3. The Nutty Professor – Jerry Lewis

Often referred to as the master of slapstick comedy, Jerry Lewis’ career, in all aspects of the film creating process, cannot go unnoticed. Although there are still mixed feelings on his approach and style of filmmaking, he took great responsibility and pride in having complete control over the direction of his films. He believed there was a transparency and heart to engaging in all the jobs of making a film (on and off camera) that could not be replicated when simply being an actor in another person’s story.

After a geeky professor creates a formula that physically transforms him into a handsome, confident man, The Nutty Professor, also known as Mr. Kelp, faces the world through a different lens. The new and improved Mr. Kelp goes by the name of Buddy Love, and he effortlessly sweeps people off their feet with his beautiful singing voice and magnetic personality.

Although it maintains a conventional narrative, The Nutty Professor is a key film in Lewis’ filmography. By the time he made The Nutty Professor, his style in comedy was established in a way where he could challenge serious themes like the social importance of physical appearances, and the natural and uncontrollable curiosity that human beings have with improving their lives with science.

 

4. Buffalo ’66 – Vincent Gallo

Vincent Gallo’s Buffalo’ 66 is a reflection of a man’s inability to love others as a result of not being regarded or cared for as a child. The film’s dark and gloomy aesthetic perfectly conceptualizes the character’s psychological anxiety throughout the plot of the film.

The film begins with Billy Brown, played by Gallo, getting released from jail. On his stressful pursuit to find a place to pee, Billy kidnaps a young tap dancer and tells her she has to pretend to be his loving wife on a visit to his parents’ house. For some unexplainable reason, Stella, the young kidnapped girl plays along with Billy’s scheme, and does not find a way to escape. The plot then shifts to Billy seeking revenge for his unjust imprisonment, unexpectedly falling in love with Stella in the process.

Gallo has said that Buffalo ‘66 was a cathartic experience because it really reflected the struggles of his own life. Apart from Billy and Gallo’s similar characteristics, Gallo has stated that his parents in real life are exactly like the parents in the film, only that the one’s in the film somehow seem a bit more charming. In the scene where he visits his old home, Gallo presents an extremely toxic household that strikes nothing but pity for the Billy that had to grow up in it.

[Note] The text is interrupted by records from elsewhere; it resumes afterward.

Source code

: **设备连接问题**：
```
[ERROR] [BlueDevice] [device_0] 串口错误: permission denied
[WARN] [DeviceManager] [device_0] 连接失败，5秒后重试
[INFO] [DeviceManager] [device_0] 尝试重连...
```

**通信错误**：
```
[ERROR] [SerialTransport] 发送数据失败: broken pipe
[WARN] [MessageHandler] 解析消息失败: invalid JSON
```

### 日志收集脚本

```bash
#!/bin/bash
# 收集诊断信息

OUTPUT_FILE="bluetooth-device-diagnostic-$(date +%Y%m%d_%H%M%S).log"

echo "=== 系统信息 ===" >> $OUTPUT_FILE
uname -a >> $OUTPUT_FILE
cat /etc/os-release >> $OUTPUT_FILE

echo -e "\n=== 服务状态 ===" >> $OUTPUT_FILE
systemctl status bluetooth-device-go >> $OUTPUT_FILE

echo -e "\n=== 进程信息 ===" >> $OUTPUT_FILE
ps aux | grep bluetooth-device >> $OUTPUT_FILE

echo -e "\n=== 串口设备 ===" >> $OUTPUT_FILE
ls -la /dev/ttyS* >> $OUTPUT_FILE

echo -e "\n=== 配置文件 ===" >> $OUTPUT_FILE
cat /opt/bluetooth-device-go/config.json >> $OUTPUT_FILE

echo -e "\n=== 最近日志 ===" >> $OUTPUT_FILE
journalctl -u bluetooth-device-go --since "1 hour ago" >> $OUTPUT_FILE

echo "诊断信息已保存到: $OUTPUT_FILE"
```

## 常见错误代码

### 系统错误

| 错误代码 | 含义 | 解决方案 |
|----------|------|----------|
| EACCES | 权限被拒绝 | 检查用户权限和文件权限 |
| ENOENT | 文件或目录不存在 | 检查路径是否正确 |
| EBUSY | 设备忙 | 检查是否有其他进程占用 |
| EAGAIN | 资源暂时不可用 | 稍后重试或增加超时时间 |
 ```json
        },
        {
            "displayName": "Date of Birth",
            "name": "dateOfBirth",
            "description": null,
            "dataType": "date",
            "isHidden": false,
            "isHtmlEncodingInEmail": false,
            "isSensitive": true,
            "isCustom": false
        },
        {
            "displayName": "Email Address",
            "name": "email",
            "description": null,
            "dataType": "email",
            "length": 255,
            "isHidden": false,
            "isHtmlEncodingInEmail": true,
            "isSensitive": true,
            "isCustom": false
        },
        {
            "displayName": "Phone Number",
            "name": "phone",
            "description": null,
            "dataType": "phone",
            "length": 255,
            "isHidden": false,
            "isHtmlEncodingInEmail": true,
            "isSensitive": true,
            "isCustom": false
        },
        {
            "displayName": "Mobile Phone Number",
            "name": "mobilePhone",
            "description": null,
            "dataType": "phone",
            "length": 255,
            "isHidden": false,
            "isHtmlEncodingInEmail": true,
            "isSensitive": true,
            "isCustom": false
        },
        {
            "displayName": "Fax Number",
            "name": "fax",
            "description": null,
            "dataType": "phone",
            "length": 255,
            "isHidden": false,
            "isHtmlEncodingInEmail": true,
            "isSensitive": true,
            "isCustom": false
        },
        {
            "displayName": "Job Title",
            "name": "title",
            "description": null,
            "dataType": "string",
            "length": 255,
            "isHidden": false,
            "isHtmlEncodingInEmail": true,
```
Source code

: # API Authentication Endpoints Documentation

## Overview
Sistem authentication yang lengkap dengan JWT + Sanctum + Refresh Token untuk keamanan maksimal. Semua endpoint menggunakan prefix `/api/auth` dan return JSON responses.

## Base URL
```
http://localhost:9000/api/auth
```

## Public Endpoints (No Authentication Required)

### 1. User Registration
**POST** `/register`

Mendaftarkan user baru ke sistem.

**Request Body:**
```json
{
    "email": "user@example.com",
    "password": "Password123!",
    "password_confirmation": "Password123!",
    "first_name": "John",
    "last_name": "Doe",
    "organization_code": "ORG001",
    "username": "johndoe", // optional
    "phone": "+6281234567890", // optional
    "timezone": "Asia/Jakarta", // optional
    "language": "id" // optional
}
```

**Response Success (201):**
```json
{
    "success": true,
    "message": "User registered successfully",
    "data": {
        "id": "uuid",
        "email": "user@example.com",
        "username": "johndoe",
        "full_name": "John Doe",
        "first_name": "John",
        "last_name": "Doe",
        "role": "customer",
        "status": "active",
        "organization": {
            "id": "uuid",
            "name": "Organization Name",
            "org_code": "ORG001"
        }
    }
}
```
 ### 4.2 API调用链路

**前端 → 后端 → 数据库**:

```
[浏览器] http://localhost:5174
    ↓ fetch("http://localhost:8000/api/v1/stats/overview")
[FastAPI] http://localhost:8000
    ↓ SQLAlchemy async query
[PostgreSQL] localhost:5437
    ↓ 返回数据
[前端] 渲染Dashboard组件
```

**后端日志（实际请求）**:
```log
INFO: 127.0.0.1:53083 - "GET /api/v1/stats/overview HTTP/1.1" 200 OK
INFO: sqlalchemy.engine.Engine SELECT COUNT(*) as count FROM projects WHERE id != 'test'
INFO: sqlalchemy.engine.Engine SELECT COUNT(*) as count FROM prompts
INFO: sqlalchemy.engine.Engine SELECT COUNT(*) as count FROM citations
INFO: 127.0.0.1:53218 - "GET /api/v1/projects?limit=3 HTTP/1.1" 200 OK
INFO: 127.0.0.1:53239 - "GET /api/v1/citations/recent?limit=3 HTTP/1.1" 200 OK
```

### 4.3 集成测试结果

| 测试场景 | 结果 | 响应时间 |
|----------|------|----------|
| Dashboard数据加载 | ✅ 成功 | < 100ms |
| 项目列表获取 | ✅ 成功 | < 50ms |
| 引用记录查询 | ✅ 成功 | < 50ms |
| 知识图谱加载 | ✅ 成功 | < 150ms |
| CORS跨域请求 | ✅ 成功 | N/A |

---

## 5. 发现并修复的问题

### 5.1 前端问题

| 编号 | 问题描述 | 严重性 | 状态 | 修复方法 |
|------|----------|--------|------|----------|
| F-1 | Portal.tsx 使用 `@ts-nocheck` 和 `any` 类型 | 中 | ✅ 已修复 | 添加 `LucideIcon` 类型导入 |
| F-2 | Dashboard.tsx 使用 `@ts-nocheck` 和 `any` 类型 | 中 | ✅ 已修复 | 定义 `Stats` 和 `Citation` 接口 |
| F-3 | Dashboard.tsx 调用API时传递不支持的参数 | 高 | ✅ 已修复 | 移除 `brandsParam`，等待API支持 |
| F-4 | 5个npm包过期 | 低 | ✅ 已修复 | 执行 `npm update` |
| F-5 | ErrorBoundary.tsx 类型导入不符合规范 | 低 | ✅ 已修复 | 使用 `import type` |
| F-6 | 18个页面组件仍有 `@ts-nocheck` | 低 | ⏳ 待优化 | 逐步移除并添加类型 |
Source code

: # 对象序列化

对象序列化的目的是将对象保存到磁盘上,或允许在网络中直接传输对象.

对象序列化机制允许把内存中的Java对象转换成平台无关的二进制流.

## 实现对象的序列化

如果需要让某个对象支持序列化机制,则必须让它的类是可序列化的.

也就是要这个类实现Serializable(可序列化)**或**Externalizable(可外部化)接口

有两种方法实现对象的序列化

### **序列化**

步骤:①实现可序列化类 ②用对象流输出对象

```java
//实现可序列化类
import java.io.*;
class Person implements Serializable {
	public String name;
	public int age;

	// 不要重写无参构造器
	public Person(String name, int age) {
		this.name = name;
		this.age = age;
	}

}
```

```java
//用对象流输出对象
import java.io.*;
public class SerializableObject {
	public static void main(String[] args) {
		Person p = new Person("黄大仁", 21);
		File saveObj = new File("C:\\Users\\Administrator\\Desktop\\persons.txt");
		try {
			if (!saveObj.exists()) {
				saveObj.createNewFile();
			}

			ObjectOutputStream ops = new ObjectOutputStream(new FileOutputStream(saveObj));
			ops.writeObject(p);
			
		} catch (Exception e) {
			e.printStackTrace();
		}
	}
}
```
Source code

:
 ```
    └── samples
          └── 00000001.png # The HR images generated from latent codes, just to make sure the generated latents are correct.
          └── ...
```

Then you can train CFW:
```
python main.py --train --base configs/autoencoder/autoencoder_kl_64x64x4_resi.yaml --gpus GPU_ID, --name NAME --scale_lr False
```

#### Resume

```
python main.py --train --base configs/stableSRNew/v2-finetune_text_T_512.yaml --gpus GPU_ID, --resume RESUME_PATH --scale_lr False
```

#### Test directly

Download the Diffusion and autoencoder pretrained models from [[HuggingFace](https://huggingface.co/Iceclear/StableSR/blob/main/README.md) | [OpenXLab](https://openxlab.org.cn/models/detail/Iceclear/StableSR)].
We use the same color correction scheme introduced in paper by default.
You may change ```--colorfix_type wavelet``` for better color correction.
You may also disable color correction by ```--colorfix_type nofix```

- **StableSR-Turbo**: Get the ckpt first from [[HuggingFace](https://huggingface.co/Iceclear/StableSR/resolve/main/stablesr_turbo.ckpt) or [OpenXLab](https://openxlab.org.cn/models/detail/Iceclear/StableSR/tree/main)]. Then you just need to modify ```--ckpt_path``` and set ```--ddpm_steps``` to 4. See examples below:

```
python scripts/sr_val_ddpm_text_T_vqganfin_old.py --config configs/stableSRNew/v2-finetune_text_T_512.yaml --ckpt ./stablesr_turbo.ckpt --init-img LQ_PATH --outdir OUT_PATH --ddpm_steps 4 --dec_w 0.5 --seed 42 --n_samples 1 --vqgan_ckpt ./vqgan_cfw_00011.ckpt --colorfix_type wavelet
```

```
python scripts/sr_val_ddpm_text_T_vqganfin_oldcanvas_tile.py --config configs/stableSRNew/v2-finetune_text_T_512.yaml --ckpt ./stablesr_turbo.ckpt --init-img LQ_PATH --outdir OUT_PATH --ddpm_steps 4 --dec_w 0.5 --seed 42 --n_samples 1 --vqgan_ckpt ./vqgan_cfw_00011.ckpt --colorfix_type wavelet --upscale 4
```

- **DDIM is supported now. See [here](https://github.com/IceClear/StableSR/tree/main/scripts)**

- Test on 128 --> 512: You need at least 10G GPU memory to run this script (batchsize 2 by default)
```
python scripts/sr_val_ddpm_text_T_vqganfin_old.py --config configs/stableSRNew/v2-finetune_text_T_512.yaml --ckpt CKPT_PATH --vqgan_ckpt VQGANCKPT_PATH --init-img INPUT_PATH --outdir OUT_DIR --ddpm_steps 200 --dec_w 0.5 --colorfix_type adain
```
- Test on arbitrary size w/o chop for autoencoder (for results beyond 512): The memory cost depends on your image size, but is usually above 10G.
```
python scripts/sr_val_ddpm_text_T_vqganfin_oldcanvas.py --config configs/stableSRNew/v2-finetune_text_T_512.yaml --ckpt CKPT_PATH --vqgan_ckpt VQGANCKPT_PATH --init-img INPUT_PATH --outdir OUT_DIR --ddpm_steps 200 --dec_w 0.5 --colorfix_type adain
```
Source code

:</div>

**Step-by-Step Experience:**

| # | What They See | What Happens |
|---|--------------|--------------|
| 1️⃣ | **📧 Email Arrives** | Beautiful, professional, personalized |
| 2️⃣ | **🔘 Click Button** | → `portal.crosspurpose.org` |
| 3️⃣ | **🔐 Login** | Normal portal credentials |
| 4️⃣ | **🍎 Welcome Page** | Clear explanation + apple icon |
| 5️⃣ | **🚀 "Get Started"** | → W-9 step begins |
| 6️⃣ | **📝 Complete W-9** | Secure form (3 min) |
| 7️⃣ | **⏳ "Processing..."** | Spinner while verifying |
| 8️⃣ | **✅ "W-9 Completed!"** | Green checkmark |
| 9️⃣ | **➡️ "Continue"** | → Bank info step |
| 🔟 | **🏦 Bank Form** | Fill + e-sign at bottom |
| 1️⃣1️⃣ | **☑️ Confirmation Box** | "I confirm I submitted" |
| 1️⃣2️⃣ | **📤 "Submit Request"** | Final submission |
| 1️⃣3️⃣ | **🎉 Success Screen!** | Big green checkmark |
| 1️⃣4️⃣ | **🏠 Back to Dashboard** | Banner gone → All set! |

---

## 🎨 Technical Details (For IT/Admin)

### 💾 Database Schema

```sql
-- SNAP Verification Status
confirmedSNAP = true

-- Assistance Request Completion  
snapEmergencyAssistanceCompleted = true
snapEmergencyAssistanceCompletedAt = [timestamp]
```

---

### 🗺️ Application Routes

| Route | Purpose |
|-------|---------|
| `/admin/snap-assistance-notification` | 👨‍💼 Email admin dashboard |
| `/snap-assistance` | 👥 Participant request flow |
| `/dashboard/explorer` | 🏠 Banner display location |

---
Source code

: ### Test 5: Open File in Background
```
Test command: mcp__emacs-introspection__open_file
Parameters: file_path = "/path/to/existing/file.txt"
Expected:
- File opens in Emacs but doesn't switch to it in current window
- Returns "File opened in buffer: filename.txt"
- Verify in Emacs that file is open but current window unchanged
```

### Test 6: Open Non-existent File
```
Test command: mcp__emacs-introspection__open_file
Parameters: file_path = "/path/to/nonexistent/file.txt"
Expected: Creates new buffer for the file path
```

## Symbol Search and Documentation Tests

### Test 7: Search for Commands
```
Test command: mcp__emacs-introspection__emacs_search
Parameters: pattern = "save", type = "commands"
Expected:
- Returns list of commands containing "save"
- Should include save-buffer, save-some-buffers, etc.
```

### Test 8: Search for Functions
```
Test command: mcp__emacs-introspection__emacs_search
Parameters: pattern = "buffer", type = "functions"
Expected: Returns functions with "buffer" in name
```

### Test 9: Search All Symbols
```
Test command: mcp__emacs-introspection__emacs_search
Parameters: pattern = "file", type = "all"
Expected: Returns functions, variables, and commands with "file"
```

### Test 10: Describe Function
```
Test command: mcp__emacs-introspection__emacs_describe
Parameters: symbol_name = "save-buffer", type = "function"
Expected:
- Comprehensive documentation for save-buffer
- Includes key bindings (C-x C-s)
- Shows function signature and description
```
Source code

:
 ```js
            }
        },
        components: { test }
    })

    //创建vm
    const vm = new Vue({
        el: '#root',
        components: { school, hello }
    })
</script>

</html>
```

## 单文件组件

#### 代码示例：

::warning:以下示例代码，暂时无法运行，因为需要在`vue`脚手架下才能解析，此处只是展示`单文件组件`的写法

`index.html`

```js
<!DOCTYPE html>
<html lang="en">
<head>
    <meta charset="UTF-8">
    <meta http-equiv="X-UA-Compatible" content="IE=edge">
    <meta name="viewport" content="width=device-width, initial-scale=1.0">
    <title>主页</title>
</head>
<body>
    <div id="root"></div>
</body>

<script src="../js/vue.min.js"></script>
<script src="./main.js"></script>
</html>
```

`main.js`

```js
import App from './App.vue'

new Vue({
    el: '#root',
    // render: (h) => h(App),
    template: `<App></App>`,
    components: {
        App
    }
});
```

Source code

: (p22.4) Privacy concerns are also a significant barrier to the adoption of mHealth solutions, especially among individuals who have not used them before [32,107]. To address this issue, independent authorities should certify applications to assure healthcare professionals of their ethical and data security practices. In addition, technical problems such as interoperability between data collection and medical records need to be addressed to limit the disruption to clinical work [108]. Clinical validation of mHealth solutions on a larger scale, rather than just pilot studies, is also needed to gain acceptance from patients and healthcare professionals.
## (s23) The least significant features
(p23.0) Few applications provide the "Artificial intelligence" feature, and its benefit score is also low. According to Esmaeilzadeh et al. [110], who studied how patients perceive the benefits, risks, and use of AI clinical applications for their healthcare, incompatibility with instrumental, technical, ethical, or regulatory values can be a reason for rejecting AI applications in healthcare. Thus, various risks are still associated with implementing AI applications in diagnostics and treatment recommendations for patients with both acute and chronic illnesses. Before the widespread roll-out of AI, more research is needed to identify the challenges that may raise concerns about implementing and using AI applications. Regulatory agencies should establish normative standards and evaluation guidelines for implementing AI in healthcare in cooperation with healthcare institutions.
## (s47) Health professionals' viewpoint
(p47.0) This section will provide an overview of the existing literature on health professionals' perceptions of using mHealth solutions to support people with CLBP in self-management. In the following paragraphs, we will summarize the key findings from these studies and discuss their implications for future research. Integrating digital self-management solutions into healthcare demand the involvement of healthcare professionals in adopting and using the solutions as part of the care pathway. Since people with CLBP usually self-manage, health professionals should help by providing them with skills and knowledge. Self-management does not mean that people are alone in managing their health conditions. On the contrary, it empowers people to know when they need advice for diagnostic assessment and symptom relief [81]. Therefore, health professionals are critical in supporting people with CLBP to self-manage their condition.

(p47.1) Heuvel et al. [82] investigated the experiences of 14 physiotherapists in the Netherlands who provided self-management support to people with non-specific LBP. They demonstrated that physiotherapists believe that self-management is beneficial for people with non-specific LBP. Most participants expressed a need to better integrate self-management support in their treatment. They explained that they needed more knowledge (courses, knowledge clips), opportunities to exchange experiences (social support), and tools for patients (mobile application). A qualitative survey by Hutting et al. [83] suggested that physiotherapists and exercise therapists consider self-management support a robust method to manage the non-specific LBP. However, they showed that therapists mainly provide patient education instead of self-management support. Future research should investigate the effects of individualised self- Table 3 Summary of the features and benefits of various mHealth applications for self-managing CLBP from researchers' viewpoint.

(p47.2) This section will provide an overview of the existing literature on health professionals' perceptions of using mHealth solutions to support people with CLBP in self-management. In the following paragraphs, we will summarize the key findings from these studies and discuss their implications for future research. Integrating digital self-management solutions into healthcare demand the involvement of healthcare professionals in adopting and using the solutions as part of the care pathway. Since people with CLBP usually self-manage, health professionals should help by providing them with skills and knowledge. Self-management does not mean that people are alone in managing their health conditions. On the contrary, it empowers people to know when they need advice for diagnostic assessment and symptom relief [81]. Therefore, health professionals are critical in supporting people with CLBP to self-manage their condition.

The neglect and disinterest his parents have with him is extremely saddening, and can easily go on to explain why he seems so strange. Billy is quite the intense character in this film, however, the way in which his unconventional interactions with Stella progress is what makes the film what it is: a twisted, unconventional, and captivating love story.

 

5. Sling Blade – Billy Bob Thornton

Sling Blade

Thornton’s directorial debut, Sling Blade follows a disabled man named Karl who is released from a mental institution after serving a 17-year sentence for murdering his mother and her lover.

After his release, Karl decides to go back to his hometown where he becomes friends with a little boy named Frank. Over the course of the film, Karl and Frank develop a bond that is undeniably pure and quite heartwarming to watch come about.

Thornton, had worked in a nursing home before becoming an actor, and said that Karl was an amalgam of different people that he met while working there. One of the main reasons why Sling Blade resonated with so many people is because of how authentic Karl feels in everything he says and does. The details that make up his personality are so unique that he becomes a real person, and not just a written role played by an actor. His mannerisms, his walk, his talk, the way he says “mhm” after every line, or the way he rubs his hands when he speaks, are all part of the realness Thornton brought to him on screen.

Themes of religion and prejudice radiate throughout Karl’s experiences, highlighting society’s cruel ways of normalizing the maltreatment of disabled people. Through a series of simple stories, we see that religion can fall into the wrong hands and be twisted to manipulate others, but it can also redeem a flawed man, and help him find a purpose.